By the end of November 6th, over $5 billion of assets were withdrawn from FTX. FTX only had a little over $6 billion on hand, so that only left $1 billion in cash left for customers to withdraw. The CEO of Alameda Research, Caroline Ellison, was terrified. She tweeted, “CZ, if you’re looking to minimize the market impact on your FTT sales, Alameda will happily buy it all from you today at $22!” CZ knew this was a sign of weakness. He knew that if he kept selling the FTT token, Alameda Research and FTX would go down. So rather than taking on Alameda’s offer, CZ stated, “I think we will stay in the free market”. The CEO of FTX, Sam Bankman-Fried, also known as SBF, was in shock. CZ was about to destroy SBF’s entire career within days. As the withdrawals continued, SBF frantically tweeted, “A competitor is trying to go after us with false rumors. FTX is fine. Assets are fine”. These were all lies, but SBF was desperate. He needed to stop the withdrawals now or the credibility of FTX would be tainted forever. SBF further soothed the crowd by saying, “FTX has enough to cover all client holdings. We don’t invest client assets (even in treasuries). We have been processing all withdrawals and will continue to be”. This was, again, three more lies. FTX did not have enough to cover all client holdings. They did invest client assets. And they were not going to continue processing all withdrawals. By Tuesday, November 8th, $6 billion was withdrawn from FTX. Users were trying to withdraw even more money, but FTX simply didn’t have the cash on hand. The numbers on their screen were all a facade. SBF had no choice but to give into CZ’s demands. In a shocking turn of events, he called CZ with an offer to sell FTX to Binance. CZ saw this as a modern opportunity to become the Rockefeller of crypto. FTX was the #2 exchange by volume and Binance was the #1 exchange. If CZ were to buy FTX, he would not just become a crypto giant. He would become the crypto monopoly. But after taking a closer look at FTX’s financials, CZ was appalled by several red flags. SBF was committing fraud. In order to understand why CZ was so horrified by FTX’s financials, we have to rewind all the way back to how SBF started FTX.

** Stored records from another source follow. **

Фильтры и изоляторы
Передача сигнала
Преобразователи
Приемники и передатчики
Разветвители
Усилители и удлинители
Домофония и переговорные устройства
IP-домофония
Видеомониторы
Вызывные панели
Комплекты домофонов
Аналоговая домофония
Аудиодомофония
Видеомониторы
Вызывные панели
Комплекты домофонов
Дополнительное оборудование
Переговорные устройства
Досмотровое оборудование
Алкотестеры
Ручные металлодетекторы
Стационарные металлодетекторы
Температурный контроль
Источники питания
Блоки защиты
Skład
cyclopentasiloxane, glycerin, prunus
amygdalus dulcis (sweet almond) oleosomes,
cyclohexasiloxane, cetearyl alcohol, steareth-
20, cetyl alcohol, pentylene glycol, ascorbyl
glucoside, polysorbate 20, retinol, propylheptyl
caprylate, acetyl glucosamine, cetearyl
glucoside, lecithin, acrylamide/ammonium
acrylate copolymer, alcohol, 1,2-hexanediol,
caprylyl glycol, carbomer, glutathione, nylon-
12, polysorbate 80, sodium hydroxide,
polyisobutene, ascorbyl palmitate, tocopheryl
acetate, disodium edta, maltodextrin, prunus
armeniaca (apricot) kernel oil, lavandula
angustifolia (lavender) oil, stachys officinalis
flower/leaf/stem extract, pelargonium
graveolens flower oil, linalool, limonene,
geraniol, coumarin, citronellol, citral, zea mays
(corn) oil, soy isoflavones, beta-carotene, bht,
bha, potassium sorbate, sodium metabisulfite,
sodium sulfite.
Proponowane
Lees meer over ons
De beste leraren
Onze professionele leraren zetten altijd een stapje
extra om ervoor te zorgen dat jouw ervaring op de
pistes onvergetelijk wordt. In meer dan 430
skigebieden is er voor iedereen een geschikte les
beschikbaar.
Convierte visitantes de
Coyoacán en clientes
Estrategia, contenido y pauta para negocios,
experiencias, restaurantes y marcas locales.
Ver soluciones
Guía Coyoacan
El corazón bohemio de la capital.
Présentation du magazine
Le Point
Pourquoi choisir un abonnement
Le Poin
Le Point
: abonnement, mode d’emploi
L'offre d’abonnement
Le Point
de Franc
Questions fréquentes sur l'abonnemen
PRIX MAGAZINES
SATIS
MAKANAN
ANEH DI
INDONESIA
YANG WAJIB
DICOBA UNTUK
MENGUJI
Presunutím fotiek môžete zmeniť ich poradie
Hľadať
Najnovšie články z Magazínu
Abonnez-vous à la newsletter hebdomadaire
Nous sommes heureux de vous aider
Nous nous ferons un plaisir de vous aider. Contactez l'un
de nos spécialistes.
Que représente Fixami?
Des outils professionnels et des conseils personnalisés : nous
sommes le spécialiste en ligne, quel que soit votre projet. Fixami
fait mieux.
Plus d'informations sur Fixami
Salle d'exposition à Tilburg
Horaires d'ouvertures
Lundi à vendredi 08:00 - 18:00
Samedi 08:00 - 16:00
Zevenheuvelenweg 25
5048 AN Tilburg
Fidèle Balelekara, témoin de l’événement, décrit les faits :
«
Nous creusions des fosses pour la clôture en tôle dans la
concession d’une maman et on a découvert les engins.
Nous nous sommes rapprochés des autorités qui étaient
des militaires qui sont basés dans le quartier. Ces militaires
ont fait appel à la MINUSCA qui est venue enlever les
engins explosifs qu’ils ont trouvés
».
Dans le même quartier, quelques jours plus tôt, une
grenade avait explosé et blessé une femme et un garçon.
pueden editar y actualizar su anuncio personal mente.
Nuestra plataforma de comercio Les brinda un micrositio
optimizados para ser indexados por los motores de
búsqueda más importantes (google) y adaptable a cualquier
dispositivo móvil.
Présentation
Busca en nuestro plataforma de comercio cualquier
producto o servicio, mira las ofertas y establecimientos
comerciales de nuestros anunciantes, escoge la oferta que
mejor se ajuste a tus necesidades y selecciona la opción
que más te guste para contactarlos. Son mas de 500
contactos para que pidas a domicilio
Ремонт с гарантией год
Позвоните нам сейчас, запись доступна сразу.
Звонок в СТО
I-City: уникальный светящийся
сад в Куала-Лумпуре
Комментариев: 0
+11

Shortly after graduating from MIT, SBF began his career as a quant trader at Jane Street Capital trading ETFs. This experience that SBF obtained at Jane Street set the stage for the founding of Alameda Research. Jane Street is one of the most prestigious trading firms focused on marketing making for ETFs. Market makers aim to buy and sell identical assets near the market price. If a buyer willing to buy an ETF for $100.5 and a seller willing to sell for $100, then Jane Street would buy the ETF from the seller for $100 and sell it for $100.5. This would provide liquidity to the buyers and sellers, because they would be able to buy and sell ETFs almost instantly. As a trader at Jane Street, SBF recognized the potential that market makers have to generate substantial amounts of money. While still trading at Jane Street, SBF was fascinated by a blooming opportunity. In 2017, the price of Bitcoin took off to almost $20,000. This caught the attention of SBF, who recognized an opportunity to use the same strategies he learned at Jane Street but for crypto. According to SBF himself, the reason why he wanted to enter the crypto industry was because of his insane appetite for risk. On Sequoia Capital’s website, SBF stated that he wanted to make riskier decisions to amass larger sums of wealth. So in order to fuel his risk appetite, SBF started Alameda Research, a new quant fund that would engage in arbitrage trading. Arbitrage trading is when you trade identical assets between different markets to make money on the price difference.